The Fighting Chance - Page 25/295

The first person he encountered in the gun-room was Quarrier, who favoured him with an expressionless stare, then with a bow, quite perfunctory and non-committal. It was plain enough that he had not expected to meet Siward at Shotover House.

Kemp Ferrall, a dark, stocky, active man of forty, was in the act of draining a glass, when, though the bottom he caught sight of Siward. He finished in a gulp, and advanced, one muscular hand outstretched: "Hello, Stephen! Heard you'd arrived, tried the Scotch, and bolted with Sylvia Landis! That's all right, too, but you should have come for the opening day. Lots of native woodcock--eh, Blinky?" turning to Lord Alderdene; and again to Siward: "You know all these fellows--Mortimer yonder--" There was the slightest ring in his voice; and Leroy Mortimer, red-necked, bulky, and heavy eyed, emptied his glass and came over, followed by Lord Alderdene blinking madly though his shooting-goggles and showing all his teeth like a pointer with a "tic." Captain Voucher, a gentleman with the vivid colouring of a healthy groom on a cold day, came up, followed by the Page boys, Willis and Gordon, who shook hands shyly, enchanted to be on easy terms with the notorious Mr. Siward. And last of all Tom O'Hara arrived, reeking of the saddle and clinking a pair of trooper's spurs over the floor--relics of his bloodless Porto Rico campaign with Squadron A.

It was patent to every man present that the Kemp Ferralls had determined to ignore Siward's recent foolishness, which indicated that he might reasonably expect the continued good-will of several sets, the orbits of which intersected in the social system of his native city. Indeed, the few qualified to snub him cared nothing about the matter, and it was not likely that anybody else would take the initiative in being disagreeable to a young man, the fortunes and misfortunes of whose race were part of the history of Manhattan Island. Siwards, good or bad, were a matter of course in New York.

So everybody in the gun-room was civil enough, and he chose Scotch and found a seat beside Alderdene, who sat biting at a smoky pipe and fingering a tumbler of smokier Scotch, blinking away like mad through his shooting-goggles at everybody.

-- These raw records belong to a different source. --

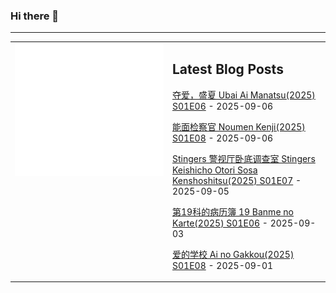 ### Hi there 👋

<!--
**etng/etng** is a ✨ _special_ ✨ repository because its `README.md` (this file) appears on your GitHub profile.

Here are some ideas to get you started:

- 🔭 I’m currently working on ...
- 🌱 I’m currently learning ...
- 👯 I’m looking to collaborate on ...
- 🤔 I’m looking for help with ...
- 💬 Ask me about ...
- 📫 How to reach me: ...
- 😄 Pronouns: ...
- ⚡ Fun fact: ...
-->


---

<table>
<tr>
<td valign="top" width="50%">
<img src="metrics.svg" alt="Metric" />
</td>
<td valign="top" width="50%">

## Latest Blog Posts
<!-- blog start -->
[夺爱，盛夏 Ubai Ai Manatsu(2025) S01E06](http://www.fanxinzhui.com/rr/2639#S01E06) - 2025-09-06

[能面检察官 Noumen Kenji(2025) S01E08](http://www.fanxinzhui.com/rr/2636#S01E08) - 2025-09-06

[Stingers 警视厅卧底调查室 Stingers Keishicho Otori Sosa Kenshoshitsu(2025) S01E07](http://www.fanxinzhui.com/rr/2637#S01E07) - 2025-09-05

[第19科的病历簿 19 Banme no Karte(2025) S01E06](http://www.fanxinzhui.com/rr/2638#S01E06) - 2025-09-03

[爱的学校 Ai no Gakkou(2025) S01E08](http://www.fanxinzhui.com/rr/2634#S01E08) - 2025-09-01
<!-- blog end -->

</td></tr></table>

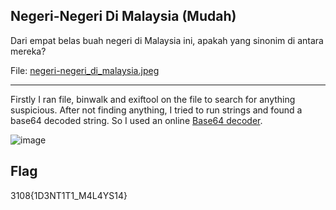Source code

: ## Negeri-Negeri Di Malaysia (Mudah)

Dari empat belas buah negeri di Malaysia ini, apakah yang sinonim di antara mereka?

File:
[negeri-negeri_di_malaysia.jpeg](https://ctf.bahterasiber.my/files/8d896554065fc711c4aeea1c72274db4/negeri-negeri_di_malaysia.jpg?token=eyJ1c2VyX2lkIjo2NiwidGVhbV9pZCI6bnVsbCwiZmlsZV9pZCI6MzF9.ZO2UiQ.E_ywOK_q-JGXlqJEA4OoEIka_WA)

---

Firstly I ran file, binwalk and exiftool on the file to search for anything suspicious. After not finding anything, I tried to run strings and found a base64 decoded string. So I used an online [Base64 decoder](https://www.base64decode.org/).

![image](https://github.com/OP-dash/BahteraSiber2023/assets/101493507/cfe6354b-ef6b-4a6b-bef5-a92e07969d3c)

Flag
---
3108{1D3NT1T1_M4L4YS14}
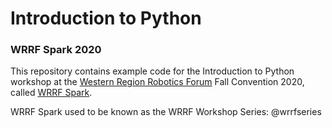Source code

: # Introduction to Python
### WRRF Spark 2020

This repository contains example code for the Introduction to Python workshop
at the [Western Region Robotics Forum](http://wrrf.org) Fall Convention 2020, called [WRRF Spark](https://drive.google.com/file/d/19Ws1G3szxKKo_OdcvhJlpZ-QayBpW_IA/view).

WRRF Spark used to be known as the WRRF Workshop Series: @wrrfseries
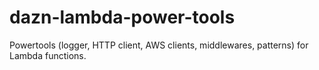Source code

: # dazn-lambda-power-tools
Powertools (logger, HTTP client, AWS clients, middlewares, patterns) for Lambda functions.
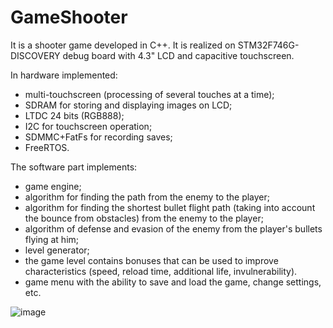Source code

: # GameShooter

It is a shooter game developed in C++. It is realized on STM32F746G-DISCOVERY debug board with 4.3" LCD and capacitive touchscreen.

In hardware implemented:
- multi-touchscreen (processing of several touches at a time);
- SDRAM for storing and displaying images on LCD;
- LTDC 24 bits (RGB888);
- I2C for touchscreen operation;
- SDMMC+FatFs for recording saves;
- FreeRTOS.

The software part implements:
- game engine;
- algorithm for finding the path from the enemy to the player;
- algorithm for finding the shortest bullet flight path (taking into account the bounce from obstacles) from the enemy to the player;
- algorithm of defense and evasion of the enemy from the player's bullets flying at him;
- level generator;
- the game level contains bonuses that can be used to improve characteristics (speed, reload time, additional life, invulnerability).
- game menu with the ability to save and load the game, change settings, etc.

![image](https://github.com/Makc711/GameShooter/assets/40514121/cecc871f-a30c-4efd-a970-068539483613)
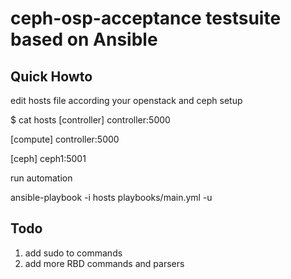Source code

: # ceph-osp-acceptance testsuite based on Ansible

## Quick Howto

edit hosts file according your openstack and ceph setup

$ cat hosts
[controller]
controller:5000

[compute]
controller:5000

[ceph]
ceph1:5001

run automation

ansible-playbook -i hosts playbooks/main.yml -u <user>

## Todo
1. add sudo to commands
2. add more RBD commands and parsers



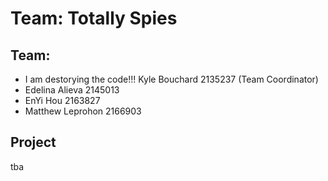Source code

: # Team: Totally Spies

## **Team:** 
- I am destorying the code!!! Kyle Bouchard 2135237 (Team Coordinator)
- Edelina Alieva 2145013
- EnYi Hou 2163827
- Matthew Leprohon 2166903

## Project

tba
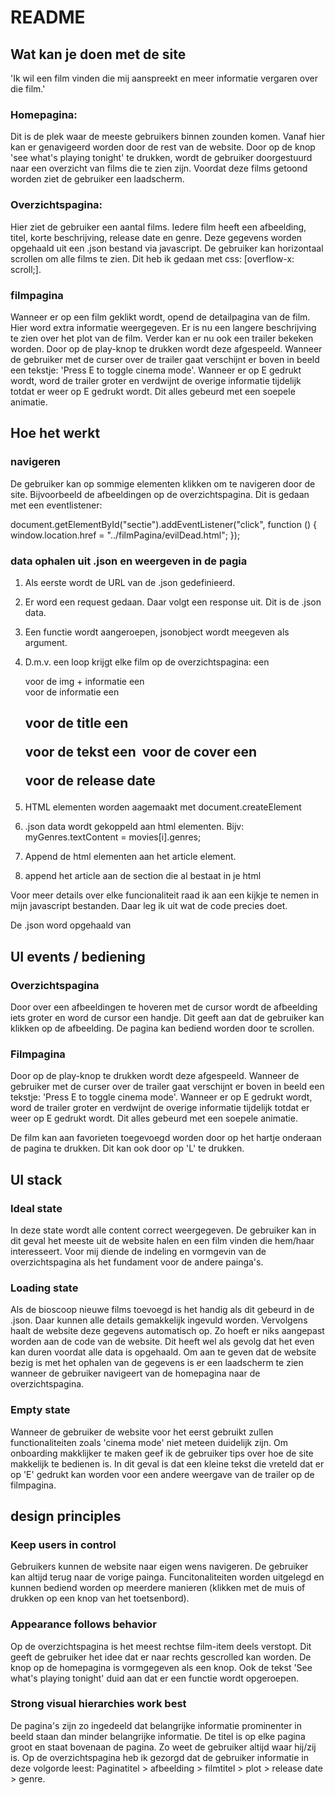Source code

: # README



## Wat kan je doen met de site

'Ik wil een film vinden die mij aanspreekt en meer informatie vergaren over die film.'

### Homepagina:
Dit is de plek waar de meeste gebruikers binnen zounden komen. Vanaf hier kan er genavigeerd worden door de rest van de website. Door op de knop 'see what's playing tonight' te drukken, wordt de gebruiker doorgestuurd naar een overzicht van films die te zien zijn. Voordat deze films getoond worden ziet de gebruiker een laadscherm. 

### Overzichtspagina:
Hier ziet de gebruiker een aantal films. Iedere film heeft een afbeelding, titel, korte beschrijving, release date en genre. Deze gegevens worden opgehaald uit een .json bestand via javascript.
De gebruiker kan horizontaal scrollen om alle films te zien. Dit heb ik gedaan met css: [overflow-x: scroll;].

### filmpagina
Wanneer er op een film geklikt wordt, opend de detailpagina van de film. Hier word extra informatie weergegeven. Er is nu een langere beschrijving te zien over het plot van de film. Verder kan er nu ook een trailer bekeken worden. Door op de play-knop te drukken wordt deze afgespeeld. Wanneer de gebruiker met de curser over de trailer gaat verschijnt er boven in beeld een tekstje: 'Press E to toggle cinema mode'. Wanneer er op E gedrukt wordt, word de trailer groter en verdwijnt de overige informatie tijdelijk totdat er weer op E gedrukt wordt. Dit alles gebeurd met een soepele animatie. 



## Hoe het werkt

### navigeren
De gebruiker kan op sommige elementen klikken om te navigeren door de site. Bijvoorbeeld de afbeeldingen op de overzichtspagina. Dit is gedaan met een eventlistener: 

document.getElementById("sectie").addEventListener("click", function () {
    window.location.href = "../filmPagina/evilDead.html";
});

### data ophalen uit .json en weergeven in de pagia
1. Als eerste wordt de URL van de .json gedefinieerd.
2. Er word een request gedaan. Daar volgt een response uit. Dit is de .json data.
3. Een functie wordt aangeroepen, jsonobject wordt meegeven als argument.
4. D.m.v. een loop krijgt elke film op de overzichtspagina:
  een <article> voor de img + informatie
  een <div> voor de informatie
  een <h2> voor de title
  een <p> voor de tekst
  een <img> voor de cover
  een <p> voor de release date

5. HTML elementen worden aagemaakt met document.createElement
6. .json data wordt gekoppeld aan html elementen. Bijv: myGenres.textContent = movies[i].genres;
7. Append de html elementen aan het article element.
8. append het article aan de section die al bestaat in je html


Voor meer details over elke funcionaliteit raad ik aan een kijkje te nemen in mijn javascript bestanden. Daar leg ik uit wat de code precies doet.

De .json word opgehaald van 



## UI events / bediening

### Overzichtspagina
Door over een afbeeldingen te hoveren met de cursor wordt de afbeelding iets groter en word de cursor een handje. Dit geeft aan dat de gebruiker kan klikken op de afbeelding. 
De pagina kan bediend worden door te scrollen.

### Filmpagina
Door op de play-knop te drukken wordt deze afgespeeld. Wanneer de gebruiker met de curser over de trailer gaat verschijnt er boven in beeld een tekstje: 'Press E to toggle cinema mode'. Wanneer er op E gedrukt wordt, word de trailer groter en verdwijnt de overige informatie tijdelijk totdat er weer op E gedrukt wordt. Dit alles gebeurd met een soepele animatie. 

De film kan aan favorieten toegevoegd worden door op het hartje onderaan de pagina te drukken. Dit kan ook door op 'L' te drukken. 



## UI stack

### Ideal state
In deze state wordt alle content correct weergegeven. De gebruiker kan in dit geval het meeste uit de website halen en een film vinden die hem/haar interesseert.
Voor mij diende de indeling en vormgevin van de overzichtspagina als het fundament voor de andere painga's. 

### Loading state
Als de bioscoop nieuwe films toevoegd is het handig als dit gebeurd in de .json. Daar kunnen alle details gemakkelijk ingevuld worden. Vervolgens haalt de website deze gegevens automatisch op. Zo hoeft er niks aangepast worden aan de code van de website. Dit heeft wel als gevolg dat het even kan duren voordat alle data is opgehaald. Om aan te geven dat de website bezig is met het ophalen van de gegevens is er een laadscherm te zien wanneer de gebruiker navigeert van de homepagina naar de overzichtspagina. 

### Empty state
Wanneer de gebruiker de website voor het eerst gebruikt zullen functionaliteiten zoals 'cinema mode' niet meteen duidelijk zijn. Om onboarding makklijker te maken geef ik de gebruiker tips over hoe de site makkelijk te bedienen is. In dit geval is dat een kleine tekst die vreteld dat er op 'E' gedrukt kan worden voor een andere weergave van de trailer op de filmpagina.



## design principles

### Keep users in control
Gebruikers kunnen de website naar eigen wens navigeren. De gebruiker kan altijd terug naar de vorige painga. Funcitonaliteiten worden uitgelegd en kunnen bediend worden op meerdere manieren (klikken met de muis of drukken op een knop van het toetsenbord).

### Appearance follows behavior
Op de overzichtspagina is het meest rechtse film-item deels verstopt. Dit geeft de gebruiker het idee dat er naar rechts gescrolled kan worden.
De knop op de homepagina is vormgegeven als een knop. Ook de tekst 'See what's playing tonight' duid aan dat er een functie wordt opgeroepen.

### Strong visual hierarchies work best
De pagina's zijn zo ingedeeld dat belangrijke informatie prominenter in beeld staan dan minder belangrijke informatie.
De titel is op elke pagina groot en staat bovenaan de pagina. Zo weet de gebruiker altijd waar hij/zij is. 
Op de overzichtspagina heb ik gezorgd dat de gebruiker informatie in deze volgorde leest: Paginatitel > afbeelding > filmtitel > plot > release date > genre.

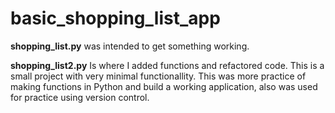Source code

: # basic_shopping_list_app

 **shopping_list.py** was intended to get something working.
 
 **shopping_list2.py** Is where I added functions and refactored code. This is 
 a small project with very minimal functionallity. This was more practice of making 
 functions in Python and build a working application, also was used for practice using 
 version control.
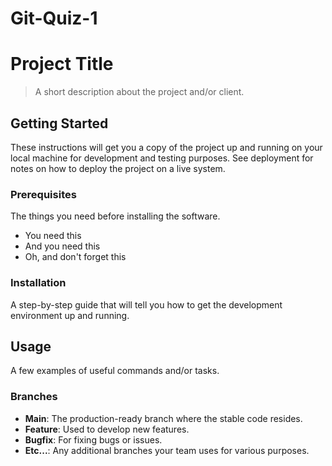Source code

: # Git-Quiz-1

# Project Title

> A short description about the project and/or client.

## Getting Started

These instructions will get you a copy of the project up and running on your local machine for development and testing purposes. See deployment for notes on how to deploy the project on a live system.

### Prerequisites

The things you need before installing the software.

- You need this
- And you need this
- Oh, and don't forget this

### Installation

A step-by-step guide that will tell you how to get the development environment up and running.


## Usage

A few examples of useful commands and/or tasks.

### Branches

- **Main**: The production-ready branch where the stable code resides.
- **Feature**: Used to develop new features.
- **Bugfix**: For fixing bugs or issues.
- **Etc...**: Any additional branches your team uses for various purposes.
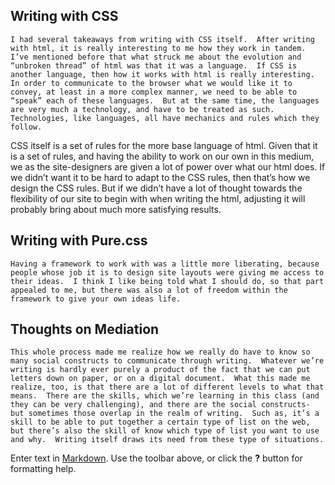 ## Writing with CSS
	I had several takeaways from writing with CSS itself.  After writing with html, it is really interesting to me how they work in tandem.  I’ve mentioned before that what struck me about the evolution and “unbroken thread” of html was that it was a language.  If CSS is another language, then how it works with html is really interesting.  In order to communicate to the browser what we would like it to convey, at least in a more complex manner, we need to be able to “speak” each of these languages.  But at the same time, the languages are very much a technology, and have to be treated as such. Technologies, like languages, all have mechanics and rules which they follow.  
CSS itself is a set of rules for the more base language of html.  Given that it is a set of rules, and having the ability to work on our own in this medium, we as the site-designers are given a lot of power over what our html does.  If we didn’t want it to be hard to adapt to the CSS rules, then that’s how we design the CSS rules.  But if we didn’t have a lot of thought towards the flexibility of our site to begin with when writing the html, adjusting it will probably bring about much more satisfying results.

## Writing with Pure.css
	Having a framework to work with was a little more liberating, because people whose job it is to design site layouts were giving me access to their ideas.  I think I like being told what I should do, so that part appealed to me, but there was also a lot of freedom within the framework to give your own ideas life.

## Thoughts on Mediation	
	This whole process made me realize how we really do have to know so many social constructs to communicate through writing.  Whatever we’re writing is hardly ever purely a product of the fact that we can put letters down on paper, or on a digital document.  What this made me realize, too, is that there are a lot of different levels to what that means.  There are the skills, which we’re learning in this class (and they can be very challenging), and there are the social constructs- but sometimes those overlap in the realm of writing.  Such as, it’s a skill to be able to put together a certain type of list on the web, but there’s also the skill of know which type of list you want to use and why.  Writing itself draws its need from these type of situations.

Enter text in [Markdown](http://daringfireball.net/projects/markdown/). Use the toolbar above, or click the **?** button for formatting help.
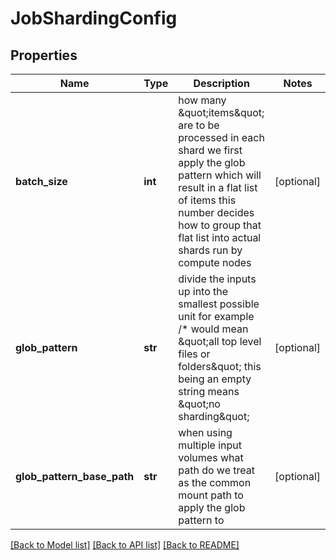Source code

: # JobShardingConfig

## Properties
Name | Type | Description | Notes
------------ | ------------- | ------------- | -------------
**batch_size** | **int** | how many \&quot;items\&quot; are to be processed in each shard we first apply the glob pattern which will result in a flat list of items this number decides how to group that flat list into actual shards run by compute nodes | [optional] 
**glob_pattern** | **str** | divide the inputs up into the smallest possible unit for example /* would mean \&quot;all top level files or folders\&quot; this being an empty string means \&quot;no sharding\&quot; | [optional] 
**glob_pattern_base_path** | **str** | when using multiple input volumes what path do we treat as the common mount path to apply the glob pattern to | [optional] 

[[Back to Model list]](../README.md#documentation-for-models) [[Back to API list]](../README.md#documentation-for-api-endpoints) [[Back to README]](../README.md)



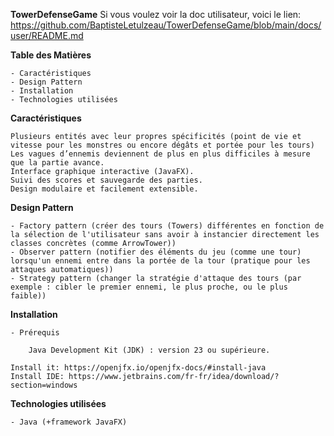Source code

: **TowerDefenseGame**
    Si vous voulez voir la doc utilisateur, voici le lien: https://github.com/BaptisteLetulzeau/TowerDefenseGame/blob/main/docs/user/README.md

**Table des Matières**

    - Caractéristiques
    - Design Pattern
    - Installation
    - Technologies utilisées

**Caractéristiques**

    Plusieurs entités avec leur propres spécificités (point de vie et vitesse pour les monstres ou encore dégâts et portée pour les tours)
    Les vagues d’ennemis deviennent de plus en plus difficiles à mesure que la partie avance.
    Interface graphique interactive (JavaFX).
    Suivi des scores et sauvegarde des parties.
    Design modulaire et facilement extensible.

**Design Pattern**

    - Factory pattern (créer des tours (Towers) différentes en fonction de la sélection de l'utilisateur sans avoir à instancier directement les classes concrètes (comme ArrowTower))
    - Observer pattern (notifier des éléments du jeu (comme une tour) lorsqu'un ennemi entre dans la portée de la tour (pratique pour les attaques automatiques))
    - Strategy pattern (changer la stratégie d'attaque des tours (par exemple : cibler le premier ennemi, le plus proche, ou le plus faible))

**Installation**

    - Prérequis

        Java Development Kit (JDK) : version 23 ou supérieure.

    Install it: https://openjfx.io/openjfx-docs/#install-java
    Install IDE: https://www.jetbrains.com/fr-fr/idea/download/?section=windows

**Technologies utilisées**

    - Java (+framework JavaFX)

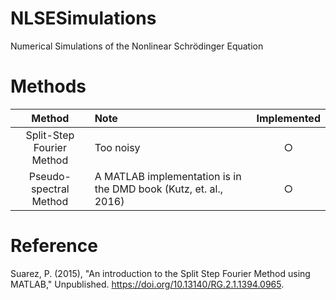 # NLSESimulations
Numerical Simulations of the Nonlinear Schrödinger Equation

# Methods
|Method|Note|Implemented|
|:----:|:---|:---------:|
|Split-Step Fourier Method|Too noisy|○|
|Pseudo-spectral Method|A MATLAB implementation is in the DMD book (Kutz, et. al., 2016)|○|

# Reference
Suarez, P. (2015), "An introduction to the Split Step Fourier Method using MATLAB," Unpublished. https://doi.org/10.13140/RG.2.1.1394.0965.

"These little brown snipe you call woodcock," he began; "we bagged nine brace, d'you see? But of all the damnable bogs and covers--"

"Rotten," said Mortimer thickly; "Ferrall, you're all calf and biceps, and it's well enough for you to go floundering into bogs--"

"Where do you expect to find native woodcock?" demanded Ferrall, laughing.

"On the table hereafter," growled Mortimer.